The forecast at 04:00 is wind/gust strength (20-25 knots), direction (East-South-East), waves (1.5 to 2 metres). All items in the boat are secured; the sails are prepared; the meals are made. It starts raining when we leave. No problem, in shorts, bare feet with a rain jacket, all's good.

Bequia is a small island; sailing its lee was short lived (small waves, breezy). We raised our sails with 2 reefs each (this means we didn't open them completely, not knowing exactly what we'll be facing and how Komeekha will react). Because there are only 8 miles between Bequia and the next island, St. Vincent which create a wave funnel, and because the currents were against the waves which make the waves steeper, this 8-mile stretch was the worst part of our 60-mile trip. The waves were confused, coming from all directions, sometimes 2 metre high. The wind was very gusty (to 30 knots) so Komeekha was sometimes heeling more than we like. Sailing this confused sea felt like riding a bucking bronco, as Frank would say. We reduced our sails even more and then we endure this for 2 hours, knowing we were not alone.

In the lee of St. Vincent - 15 miles long, now all have calmed down - us included. We completely opened all the sails and started the watermaker. I prepared breakfast (a simple one, our poor stomachs can only handle so much). The coffee that I made before we left had dropped and spilled in the sink.  

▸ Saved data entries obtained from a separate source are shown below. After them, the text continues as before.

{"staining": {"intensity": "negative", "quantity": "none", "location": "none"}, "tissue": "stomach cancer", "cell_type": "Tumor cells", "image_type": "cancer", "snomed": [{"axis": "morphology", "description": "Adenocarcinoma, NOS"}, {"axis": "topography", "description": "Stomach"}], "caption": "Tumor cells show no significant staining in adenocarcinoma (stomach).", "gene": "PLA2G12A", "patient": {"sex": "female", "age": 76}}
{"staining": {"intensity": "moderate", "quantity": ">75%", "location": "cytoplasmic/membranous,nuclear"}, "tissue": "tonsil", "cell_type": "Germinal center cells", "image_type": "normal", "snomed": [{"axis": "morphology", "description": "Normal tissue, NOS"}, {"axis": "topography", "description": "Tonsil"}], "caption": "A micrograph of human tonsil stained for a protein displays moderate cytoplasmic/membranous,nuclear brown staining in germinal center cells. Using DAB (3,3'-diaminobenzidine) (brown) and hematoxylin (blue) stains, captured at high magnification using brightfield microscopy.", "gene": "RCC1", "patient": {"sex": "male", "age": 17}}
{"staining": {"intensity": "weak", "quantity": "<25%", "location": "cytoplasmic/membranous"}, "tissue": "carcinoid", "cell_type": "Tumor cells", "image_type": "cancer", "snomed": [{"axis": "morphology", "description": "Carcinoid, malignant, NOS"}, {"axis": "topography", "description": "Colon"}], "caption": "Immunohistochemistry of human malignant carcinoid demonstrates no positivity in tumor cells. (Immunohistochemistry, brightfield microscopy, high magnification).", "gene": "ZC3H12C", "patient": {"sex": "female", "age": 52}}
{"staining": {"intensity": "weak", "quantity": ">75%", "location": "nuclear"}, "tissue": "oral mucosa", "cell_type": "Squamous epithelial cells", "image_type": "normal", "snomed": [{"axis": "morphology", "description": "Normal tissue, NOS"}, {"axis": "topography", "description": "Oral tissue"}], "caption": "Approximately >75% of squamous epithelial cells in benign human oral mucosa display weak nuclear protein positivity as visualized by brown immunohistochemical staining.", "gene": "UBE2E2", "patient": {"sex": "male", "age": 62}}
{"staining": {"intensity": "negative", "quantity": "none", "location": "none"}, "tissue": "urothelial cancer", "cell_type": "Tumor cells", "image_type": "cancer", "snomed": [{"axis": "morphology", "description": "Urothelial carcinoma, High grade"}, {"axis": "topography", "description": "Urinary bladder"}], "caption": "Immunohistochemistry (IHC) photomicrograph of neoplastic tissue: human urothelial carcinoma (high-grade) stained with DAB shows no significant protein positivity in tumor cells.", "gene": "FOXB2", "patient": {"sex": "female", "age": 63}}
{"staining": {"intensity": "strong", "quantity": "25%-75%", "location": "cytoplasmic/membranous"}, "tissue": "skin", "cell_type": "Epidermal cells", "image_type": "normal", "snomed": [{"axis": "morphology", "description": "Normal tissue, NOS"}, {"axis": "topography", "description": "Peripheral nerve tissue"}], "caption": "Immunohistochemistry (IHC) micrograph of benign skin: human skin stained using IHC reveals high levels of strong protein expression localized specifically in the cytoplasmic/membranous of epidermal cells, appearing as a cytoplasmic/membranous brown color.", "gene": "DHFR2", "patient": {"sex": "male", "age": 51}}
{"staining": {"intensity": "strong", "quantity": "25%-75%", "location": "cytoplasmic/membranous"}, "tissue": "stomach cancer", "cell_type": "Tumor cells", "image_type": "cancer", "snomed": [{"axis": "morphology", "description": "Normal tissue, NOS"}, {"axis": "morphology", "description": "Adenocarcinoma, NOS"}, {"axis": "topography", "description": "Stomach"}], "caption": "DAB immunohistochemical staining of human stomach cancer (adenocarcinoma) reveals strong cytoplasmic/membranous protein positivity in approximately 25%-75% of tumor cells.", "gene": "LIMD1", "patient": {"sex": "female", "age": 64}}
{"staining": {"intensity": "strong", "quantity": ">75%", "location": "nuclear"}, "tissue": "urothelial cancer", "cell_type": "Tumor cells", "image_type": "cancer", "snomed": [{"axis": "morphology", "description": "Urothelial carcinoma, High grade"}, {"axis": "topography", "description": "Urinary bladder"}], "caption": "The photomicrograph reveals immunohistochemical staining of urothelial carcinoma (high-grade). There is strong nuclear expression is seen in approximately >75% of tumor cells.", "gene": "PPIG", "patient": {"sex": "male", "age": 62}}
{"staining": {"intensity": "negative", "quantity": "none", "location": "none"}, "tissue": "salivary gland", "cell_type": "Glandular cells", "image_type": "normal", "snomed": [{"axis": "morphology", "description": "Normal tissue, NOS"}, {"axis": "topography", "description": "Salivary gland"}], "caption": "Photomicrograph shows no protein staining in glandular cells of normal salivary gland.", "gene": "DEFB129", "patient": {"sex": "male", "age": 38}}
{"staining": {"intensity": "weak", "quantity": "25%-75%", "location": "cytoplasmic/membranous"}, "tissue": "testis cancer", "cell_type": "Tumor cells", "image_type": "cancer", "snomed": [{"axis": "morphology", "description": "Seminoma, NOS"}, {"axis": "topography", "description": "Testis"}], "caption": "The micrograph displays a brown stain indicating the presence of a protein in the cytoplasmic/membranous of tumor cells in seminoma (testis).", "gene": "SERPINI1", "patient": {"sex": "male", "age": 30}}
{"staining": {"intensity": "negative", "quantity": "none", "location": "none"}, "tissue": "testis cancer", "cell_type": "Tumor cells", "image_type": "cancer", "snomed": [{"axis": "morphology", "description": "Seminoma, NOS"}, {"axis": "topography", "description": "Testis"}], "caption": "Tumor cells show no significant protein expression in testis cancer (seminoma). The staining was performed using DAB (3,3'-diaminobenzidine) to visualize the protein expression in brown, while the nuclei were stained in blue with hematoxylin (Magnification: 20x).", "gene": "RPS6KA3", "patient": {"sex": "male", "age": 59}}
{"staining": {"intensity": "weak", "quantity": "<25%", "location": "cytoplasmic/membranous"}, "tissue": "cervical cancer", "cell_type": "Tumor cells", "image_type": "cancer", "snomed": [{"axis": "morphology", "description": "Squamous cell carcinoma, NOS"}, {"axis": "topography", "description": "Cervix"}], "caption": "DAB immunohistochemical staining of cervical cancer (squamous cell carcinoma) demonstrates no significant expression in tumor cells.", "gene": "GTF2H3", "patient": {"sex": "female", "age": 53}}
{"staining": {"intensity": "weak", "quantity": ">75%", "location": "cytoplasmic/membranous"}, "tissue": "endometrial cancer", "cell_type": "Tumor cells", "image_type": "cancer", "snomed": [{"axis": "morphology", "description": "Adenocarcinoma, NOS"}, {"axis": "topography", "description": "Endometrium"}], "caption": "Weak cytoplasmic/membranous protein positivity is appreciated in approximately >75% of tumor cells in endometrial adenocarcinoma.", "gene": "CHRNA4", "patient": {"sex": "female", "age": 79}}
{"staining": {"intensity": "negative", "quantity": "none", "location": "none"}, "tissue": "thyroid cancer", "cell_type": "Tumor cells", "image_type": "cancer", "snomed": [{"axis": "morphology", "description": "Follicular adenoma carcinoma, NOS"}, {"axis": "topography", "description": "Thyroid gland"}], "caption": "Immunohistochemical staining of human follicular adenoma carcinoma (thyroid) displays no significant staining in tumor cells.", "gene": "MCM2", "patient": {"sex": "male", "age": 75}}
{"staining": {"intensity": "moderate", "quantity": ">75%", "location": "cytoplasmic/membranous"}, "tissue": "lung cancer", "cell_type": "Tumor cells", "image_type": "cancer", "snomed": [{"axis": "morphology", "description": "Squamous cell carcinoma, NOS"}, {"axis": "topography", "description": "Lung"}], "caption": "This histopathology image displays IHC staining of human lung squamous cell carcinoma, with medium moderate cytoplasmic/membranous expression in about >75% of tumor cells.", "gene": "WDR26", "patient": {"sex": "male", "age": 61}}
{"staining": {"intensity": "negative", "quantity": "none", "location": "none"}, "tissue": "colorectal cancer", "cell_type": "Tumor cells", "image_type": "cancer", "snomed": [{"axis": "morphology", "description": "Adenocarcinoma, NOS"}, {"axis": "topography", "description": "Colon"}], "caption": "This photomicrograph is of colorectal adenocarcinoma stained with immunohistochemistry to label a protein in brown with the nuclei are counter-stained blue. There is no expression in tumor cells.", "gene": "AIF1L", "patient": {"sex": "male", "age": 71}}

Now that we had a chance to eat and relax for 3 hours, we were ready for the next leg of our trip: St. Vincent to St. Lucia, 22 miles. The winds and waves picked up but stayed in the same direction, so it was more predictable. Still, we had 3-metre swells and with waves on top and the winds still gusting at 27-30 knots. That bronco wouldn't let up!

By the time we arrived in Marigot Bay at 16:15, we were exhausted. This bay is small, narrow and beautiful. It's surrounded by high cliffs, lush vegetation, few houses and only one resort. The water had barely a ripple. An oasis after our bronco ride. This time we payed for a mooring ball; the anchoring area is very small and crowded. After customs clearance, we ate the spaghetti that I had thawed that morning. That night, we slept like babies until after the sun rose.

We sailed the remaining 8 miles to Rodney Bay on Saturday. Rodney Bay is huge so there's lots of space to anchor. We see many Canadian boats, our social life ... line. So far, we haven't done much besides walking in town, doing some provisioning for the week we'll spend here. Our friends, Benoit and Dominique are nearby. Besides meals and happy hours, we're planning some activities together: hikes, snorkeling, bus touring, and a tree-to-tree rope adventure and ziplining.

Yesterday, a boat boy sold us 12 pounds of fresh tuna (dark pink) and dorado. We had a wonderful dinner of dorado with our friends.